On April 19, 2025, the group "Protect White Americans" held a protest at David Kuykendall Stadium, the place where Metcalf was killed. With about two dozen in attendance, the protestors demanded Anthony be returned to police custody until his trial. Two protestors were arrested. Metcalf's father told the organizer of the protest, far-right activist Jake Lang, that he disapproved of his efforts, stating, "You're trying to create more race divide than bridging the gap. I do not condone anything you do." He also requested that his son's school portrait be removed from the group's website. On June 2, 2026, Lang was arrested for criminal trespassing in relation to his activity at David Kuykendall Stadium and for an incident at the George A. Purefoy Municipal Center in Frisco.

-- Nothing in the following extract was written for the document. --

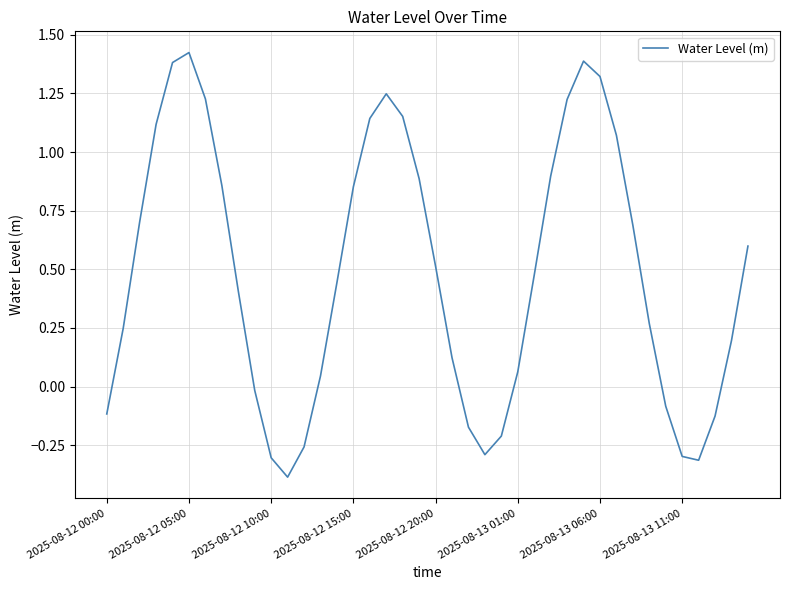

What is the difference between the maximum and minimum values?

1.8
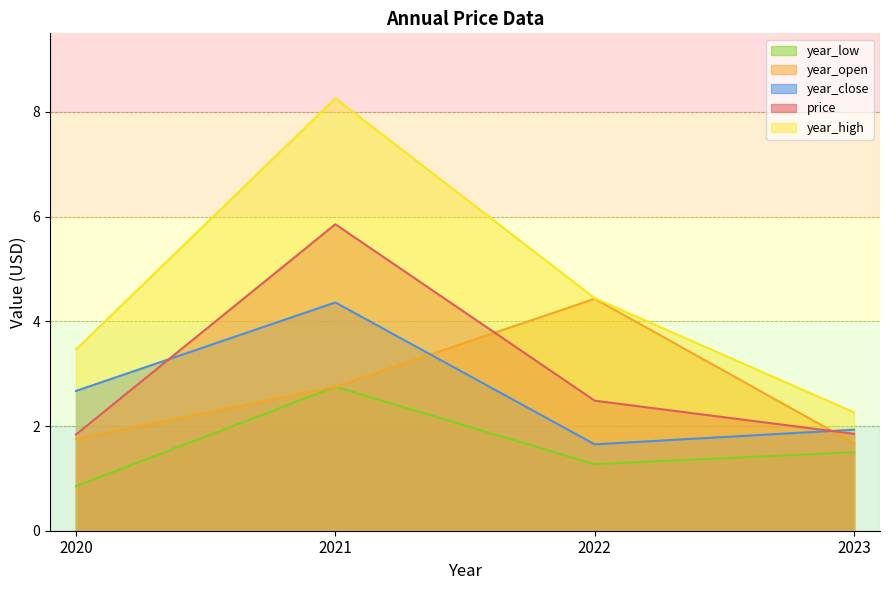

Which series has the largest total across all categories?

year_high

During the trial, supporters of both Anthony and Metcalf had a continued presence outside the Collin County courthouse. Lang rallied with supporters outside of the courthouse and called for Anthony to be "lynched". When the verdict was announced, arguments erupted between both camps, and deputies had to break up the confrontations, including handcuffing a Black male Metcalf supporter who allegedly assaulted another Black man. An Anthony supporter, who was Black, stated, "How can they reach a verdict like this in a case like this? Americans have shown they don't care about Black people" and that he felt "a loss of faith in America". Dominique Alexander with NGAN pledged $10,000 to an appeal for Anthony and criticized the absence of Black people represented on the jury. On June 10, Lang was arrested on charges of making a terroristic threat for allegedly threatening to kill Anthony. His bond was initially set at $1 million, but it was later reduced to $250,000 by Judge Roach and he was barred from entering the State of Texas except for court proceedings. He posted bond and was released on June 23.

Following the verdict, several politicians, celebrities, and organizations gave mixed reactions to the verdict. Cardi B, an American rapper, posted on X that the verdict was "disgusting" and that "This is not justice, this is trying to make an example" out of Anthony. Representative Jasmine Crockett, a Democratic congresswoman who represents parts of Dallas, said on a social media livestream that Anthony was among many people who have been "over prosecuted" and given "crazy sentences". The Collin County Young Democrats and Collin County chapter of the NAACP also criticized the verdict, with the latter adding they were "enraged" by the verdict and that it raised questions concerning "fairness, representation, and confidence in our justice system". Republican state representative Jared Patterson, who represents Frisco, called the murder "a senseless and heartbreaking tragedy" and celebrated the verdict as justice, a sentiment which was shared by Frisco city councilman Burt Thakur and Republican state representative Matt Shaheen. The Collin-Denton chapter of the Texas Coalition of Black Democrats put emphasis on the "tragedy" for both sides and the impact on the community. State representative Vikki Goodwin, who is the Democratic nominee for Texas lieutenant governor in the 2026 election, also focused on affirming the feelings on both sides, while still recognizing the perceived concerns around the trial and verdict.

During his appearance on a podcast following the verdict and sentencing, Jeff Metcalf, the victim's father, referred to Anthony as a "watermelon felon", a phrase widely viewed as invoking a racist stereotype, in order to provoke a reaction and increase the visibility of the podcast. He also stated that he forgave Anthony for killing his son, as he did not want to "carry the hate and the anger", and that he was not racist, stating "I could [sic] care less about the color of your skin. We all bleed the same color."